Mehmet Dartar, Belediye Meclis üyeleri , dava arkadaşları ve gönüldaşları için vazgeçilmez biri idi. O, Belediyenin hangi komisyonuna verilirse verilsin onun hakkından gelirdi. Belediye çalışanları tarafından da çok sevilen bir kişi idi Mehmet Dartar.
O, yıllarca Urfa siyaseti arenasında; iki dönem Refah Partisinden Belediye Meclis üyesi olarak görev yapmıştı O, davasına şerefle hizmet etmiş ve Erbakan Hocamızın Milli Görüş Davasının sade , yüreği yanık, yiğit ve kahraman erlerinden biri idi. Sevdiğim , edep ve haya timsali , bir Urfa beyefendisi , kadirşinas , vefanın doruğunda ve Doğruluğun Kantarı Mehmet Dartar’ın bu göçü beni çok üzdü. .
Şöyle bir baktım etrafıma; kimler gitmiş kimler:
Merhum Hacı Hüseyin Çirkin, Mehmet Gerger, Şevket Denek, Ömer Öncel , Mehmet Tepe, Bekir Görgün, Şevki Hafız, Sabri Tepe, İlyas Badıllı , Japon Ahmet Demir, Emin Karabulut, Dr.

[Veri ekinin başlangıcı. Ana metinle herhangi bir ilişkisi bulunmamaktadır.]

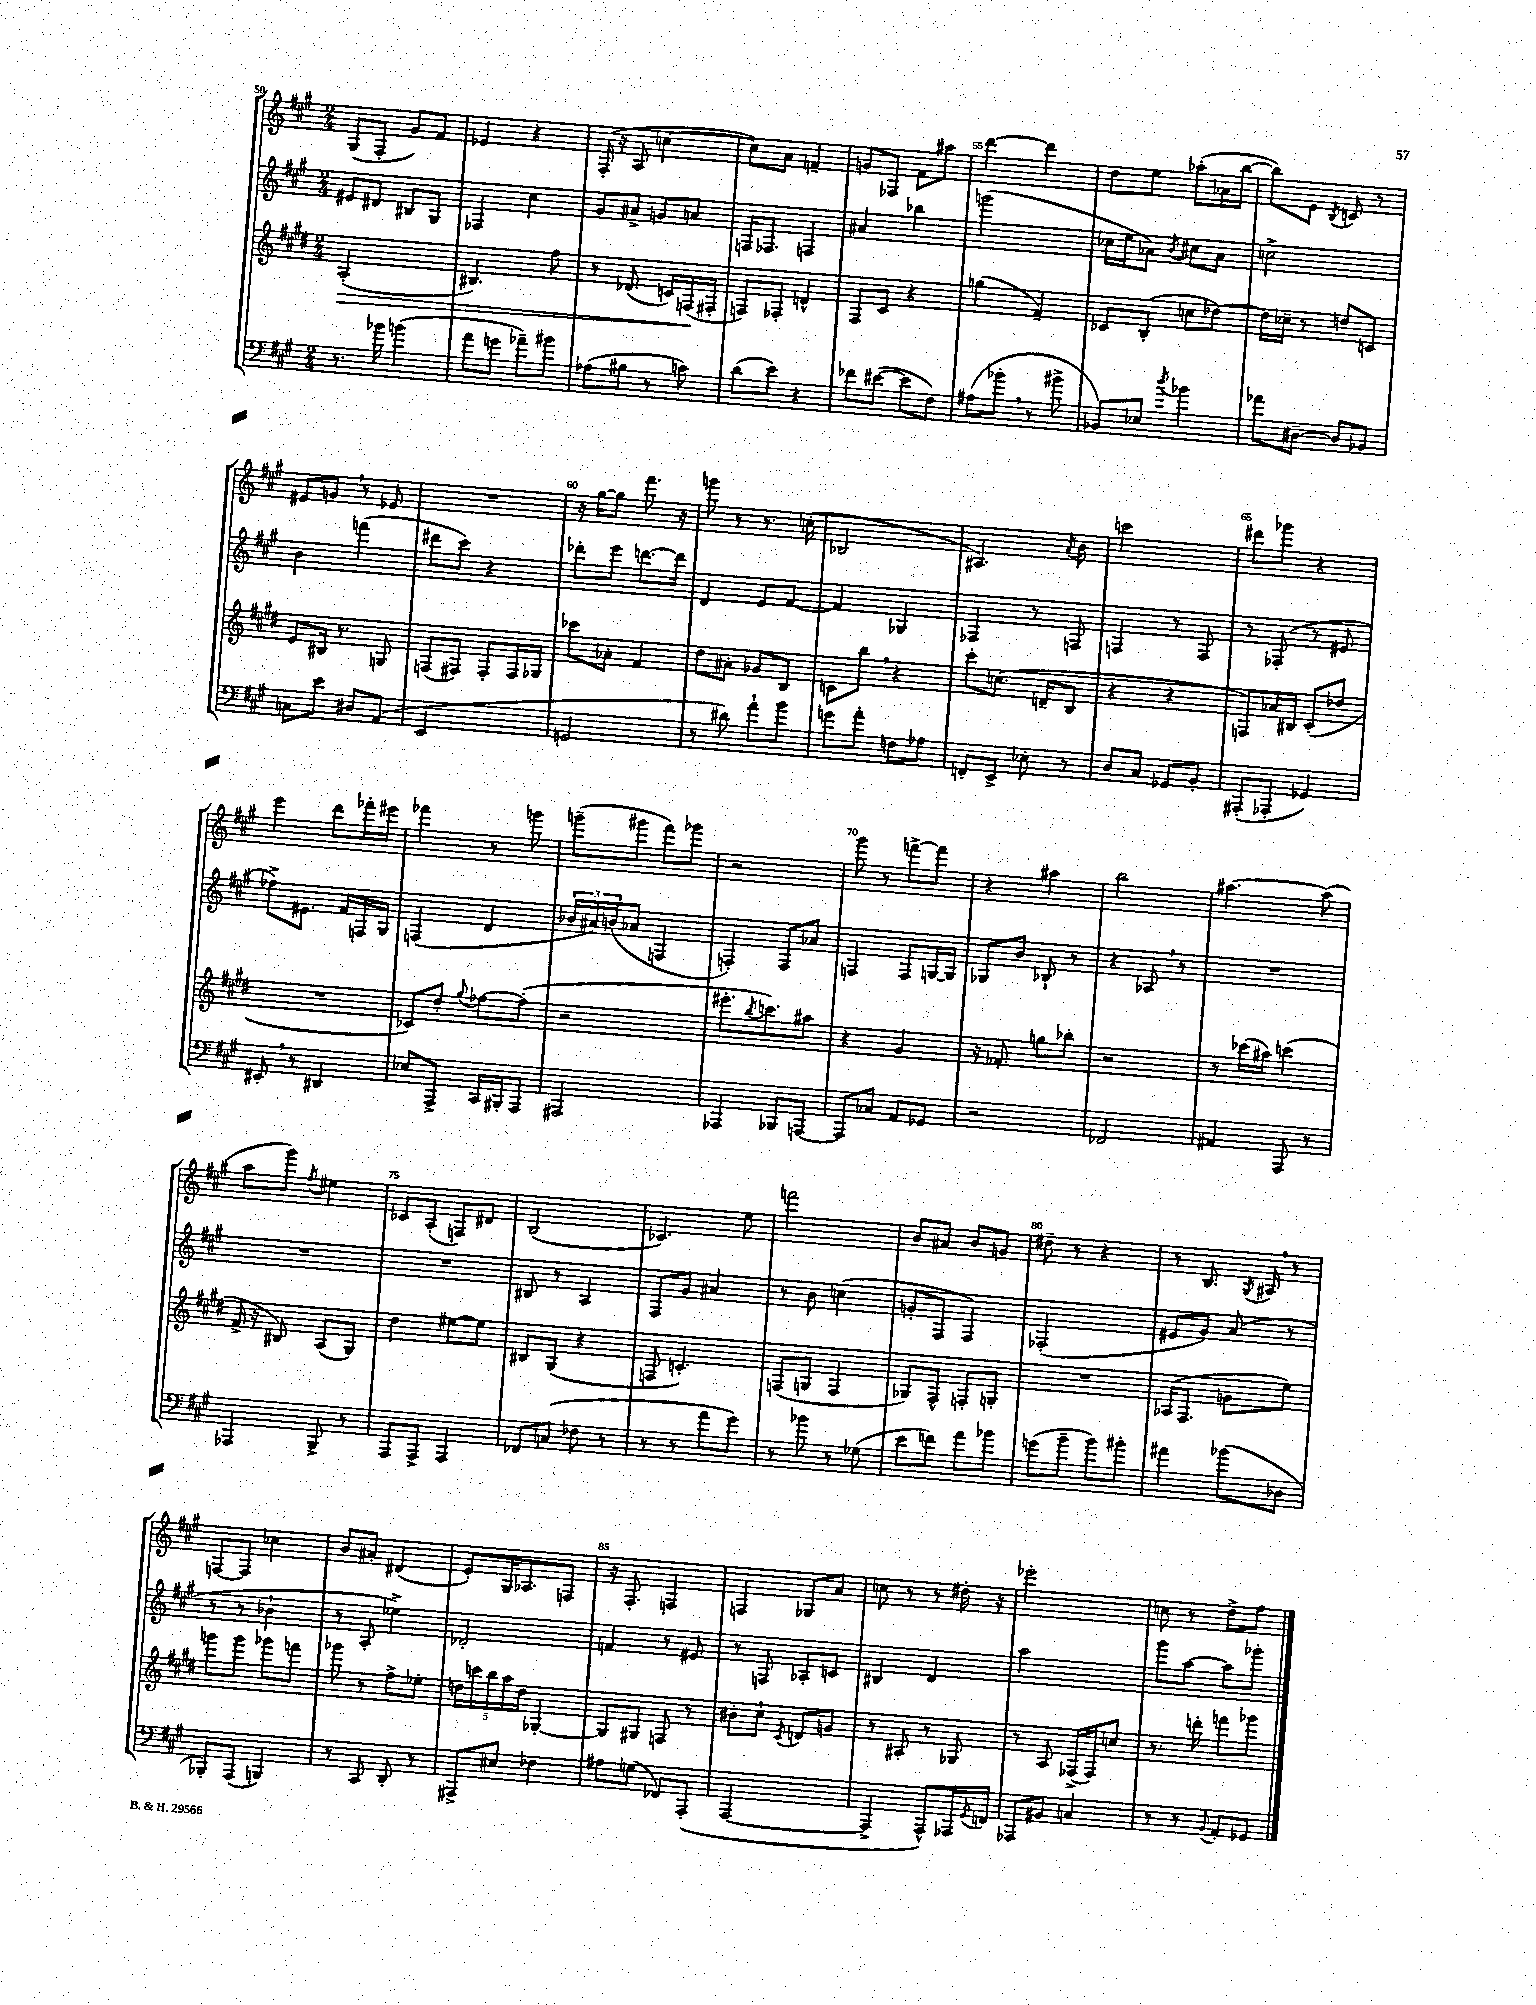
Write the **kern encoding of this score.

**kern	**kern	**kern	**kern
*staff4	*staff3	*staff2	*staff1
*clefF4	*clefG2	*clefG2	*clefG2
*k[f#c#g#]	*k[f#c#g#d#]	*k[f#c#g#]	*k[f#c#g#]
*M2/4	*M2/4	*M2/4	*M2/4
8.r	(2A'	8e#	(8G#
.	.	8d#	8F#'
16b-	.	.	.
(4b	.	8B#	8g#)
.	.	8G#	8f#
=	=	=	=
8a	4.B#)	4F-	4e-
8g	.	.	.
8a-~)	.	4cc#	4r
8b#	8ff#	.	.
=	=	=	=
(8A-	8r	8g#	(16F#'
.	.	.	16r
8B#	(8.d-	8a#^	8A
8r	.	8g	[4cc
.	16c)	.	.
8c)	(16F	8a	.
.	16F#'	.	.
=	=	=	=
(8d	8F)	16F	8cc])
.	.	8.F-	.
8e)	8F-'	.	8a
4r	4d^^	4F	4f~
=	=	=	=
8f-	8F#	4a#	8g
([8e#	8c#	.	8F-
8e#]	4r	4bb-	8f#
8F#)	.	.	8aa#
=	=	=	=
(8A#	(4gg	(2ggg	[4ddd
8b-'	.	.	.
8r	4f#~)	.	4ddd]
8b#^	.	.	.
=	=	=	=
8BB-)	8c-	16cc-	8dd
.	.	16ee	.
8E-	(8B'	8a-)	8ee
8qdd	.	8qb	.
4b-	8cc	8cc#	(8aa-'
.	[8dd-)	8a-	16a-
.	.	.	[16bb
=	=	=	=
8a-	16dd-]	2cc^	8bb])
.	16cc-~	.	.
[8D#~	8r	.	8e
.	.	.	8qB
8D#]	8dd	.	8c
8BB-	8c	.	8r
=	=	=	=
8C	8e	4b	8e#
8e	16B#	.	8g
.	8.r	.	.
8D#	.	(4fff	8r
(8AA	8G	.	8e-
=	=	=	=
2EE	(8F	8ddd#	2r
.	8F#)	8ccc#)	.
.	8F#'	4r	.
.	16F#	.	.
.	16G-	.	.
=	=	=	=
2GG	8ccc-	8ddd-'	16r
.	.	.	[16gg#
.	8a-'	8eee	8gg#]
.	4f#	[8.ddd	8.fff#
.	.	16ddd]	16r
=	=	=	=
8r	8dd#	4d	8ggg
8d#)	8a#'	.	8r
8a`	8g-	8e	8.r
8b	8B	[8f#	.
.	.	.	(16cc'
=	=	=	=
8g	8c	4f#]	2B-
8a'	8bb	.	.
8F	4r	4G-	.
8A-	.	.	.
=	=	=	=
8FF'	8ccc#'	4F-	4.A#)
8EE^	(8.cc	.	.
8E-'	.	8r	.
.	16d~	.	.
.	.	.	8qa
8r	8B	8F	8b
=	=	=	=
8D	4r	4F	2ccc
8C#	.	.	.
8GG-	4r	8r	.
8BB'	.	8F	.
=	=	=	=
(8AAA#'	8F)	8r	8ddd#
8AAA-'	16a-	(8F-'	8ggg-
.	16B#	.	.
4GG-)	(8c#'	8r	4r
.	8dd-	8e#	.
=	=	=	=
8EE#'	2r	8ff-^)	4eee
8r	.	8.e#	.
4DD#	.	.	8ddd
.	.	16f#	.
.	.	16F	16fff-'
.	.	16G#	16eee#
=	=	=	=
8E-	8c-)	(4F	4fff-
8AAA^	8dd#'	.	.
.	8qqgg#	.	.
16CC#	[8ff-	4d	8r
16BBB#'	.	.	.
8AAA	(8ff-']	.	8ggg
=	=	=	=
2AAA#	2r	24b-	(8ggg~
.	.	24a#)	.
.	.	(24b	.
.	.	8a-	8ggg#
.	.	4F	8fff#)
.	.	.	8ggg-
=	=	=	=
4AAA-	8.eee#'	4F')	2r
.	8qbb	.	.
.	8.ccc)	.	.
8BBB-	.	8F	.
[8AAA	8aa#	8a-	.
=	=	=	=
8AAA]	4r	4F	8ggg#
8C-	.	.	8r
8AA	4g#	8F	[8fff^
8GG-	.	[16G	8fff]
.	.	16G]	.
=	=	=	=
2r	16r	8G-	4r
.	8.f-'	.	.
.	.	8b	.
.	8gg	8B-`	4aa#
.	8bb-'	8r	.
=	=	=	=
2FF-	2r	4r	2bb
.	.	8A-	.
.	.	8r	.
=	=	=	=
4AA#	8r	2r	[4.aa#
.	(16ccc-	.	.
.	16aa#)	.	.
8AAA	(4ccc	.	.
8r	.	.	(8aa#]
=	=	=	=
4AAA-	16f#^	2r	8aa
.	16r	.	.
.	8B#)	.	8ggg#)
.	.	.	8qff#
8BBB^	(8A	.	4ee#
8r	8G#)	.	.
=	=	=	=
8AAA	4dd#	2r	8c-
8AAA^	.	.	(8A'
4AAA	[8ee#	.	8F)
.	8ee#]	.	8d#
=	=	=	=
8FF-	8B#	8B#	(2B
(8C	(8G#	8r	.
8F-	4r	4A	.
8r	.	.	.
=	=	=	=
8r	8F	8F#	4.c-)
8r	4.c')	8g#	.
8a	.	4a#	.
8g#)	.	.	8ee
=	=	=	=
8r	(8F	8r	2fff
8b-	8G	8b	.
8r	4F	(4cc	.
(8G-	.	.	.
=	=	=	=
8e	8G-)	8g'	8b
8f)	8F#^^	8F#	8a#
8a	8F'	4F#)	8b
8b-	8G'	.	8g
=	=	=	=
(8g	2r	(2F-'	8dd#~
8b~	.	.	8r
8b)	.	.	4r
8b#'	.	.	.
=	=	=	=
4a#	(16A-	8e#	8r
.	8.F#	.	.
.	.	8g#)	8.B
(8b-	8g	(8a	.
.	.	.	8qG#
.	.	.	16A#
8D-	8ee)	8r	8r
=	=	=	=
8BBB-')	8ggg	8r	[8F
(8AAA	8ggg	8r	8F]
4BBB)	8ggg-	4b-`	4cc-
.	8fff	.	.
=	=	=	=
8r	8ggg-	8r	8b
8CC#	8r	8A'	8a#'
8DD'	8ff#^	4ee-^)	(4d#
8r	8ee-'	.	.
=	=	=	=
8AAA#^	20dd	2d-'	8e')
.	20ccc	.	.
.	20bb	.	.
8E#	.	.	16G#
.	20aa	.	.
.	.	.	8.A-
.	20dd	.	.
4F-	[4G-'	.	.
.	.	.	8F
=	=	=	=
8A#	8G-]	4f	16r
.	.	.	8.F#'
(8G	8G#	.	.
8FF-)	8F	8r	4F
(8AAA'	8r	8e#	.
=	=	=	=
[2AAA	8b#'	8r	4F
.	8cc#`	8F	.
.	8qc#	.	.
.	8d	8A-'	8G-
.	8g	8c	8a
=	=	=	=
4AAA^]	8r	4B#	8cc
.	8A#'	.	8r
8AAA^^)	8r	4d	8r
16AAA-	8G-	.	16dd#'
8qGG#	.	.	.
16FF	.	.	16r
=	=	=	=
8AAA-	8r	2aa	2eee-'
8BB#	8A	.	.
4C	(16F-^	.	.
.	16F-)	.	.
.	8cc	.	.
=	=	=	=
8r	8.r	8ggg#	8cc
8r	.	[8aa	8r
.	16ddd'	.	.
8qqBB	.	.	.
8AA'	8fff	8aa]	8dd^
8GG-	8ggg-	8ggg-'	8ff#
==	==	==	==
*-	*-	*-	*-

Münip Görgün, Ömer Saatçı , Mehmet Fahir Kayacan, Mahmut Kayacan, Nabi Sındıraç, Ali Bahçivan , ve Yaşar Hafız gibi bir çırpıda saydığım bu önden giden bizim can dostlarımızı. Yerleri doldurulması kabili kıyas olamaz bu dostlarımızın. Onlar iyi atlara binip, iyi diyarlara gittiler, bizi burada bırakarak. Tüm önden giden bu dostlara selam olsun.
Mehmet Dartar, senelerdir böbrek yetmezliğinden epeyce çekti. Bayramda aradım onu , konuştuk ; epeyce sohbet ettik. Önden giden tüm dostlara da birlikte dualar ettik. Onu ha gitti , ha gidecek diye ziyarete giden dostlarından çoğu ondan önce öte aleme hicret ettiler.O bugüne kadar yaşadı. Ecel gelmeyince ömür bitmiyor. Ecel gelince de işin yarıda kalmış, çocukların küçükmüş buna da bakılmıyor. İşte vadesi dolan yiğit dostum , dava arkadaşım , gönüldaşım Mehmet Dartar da ebedi diyara hicret etti bugün .
Ruhu şad olsun. Rabbim rahmet eylesin. Mekanı cennet olsun. Rabbim merhametiyle yargılasın. Allah’ın: “ Rabbine dön “ emrine uydun, bugün yola çıktın sen. Yolun açık olsun dava ve yol arkadaşım güzel insan. Bizde bir gün uyacağız arkanızdan bu ilahi emre. Rabbim bizi orada korktuklarımızdan emin, sevdiklerimize de nail eylesin. .
Başta kederli evlatlarına, ailene , seni seven değerli tüm dost ve dava arkadaşlarına yüce Allah’tan sabırlar diliyorum.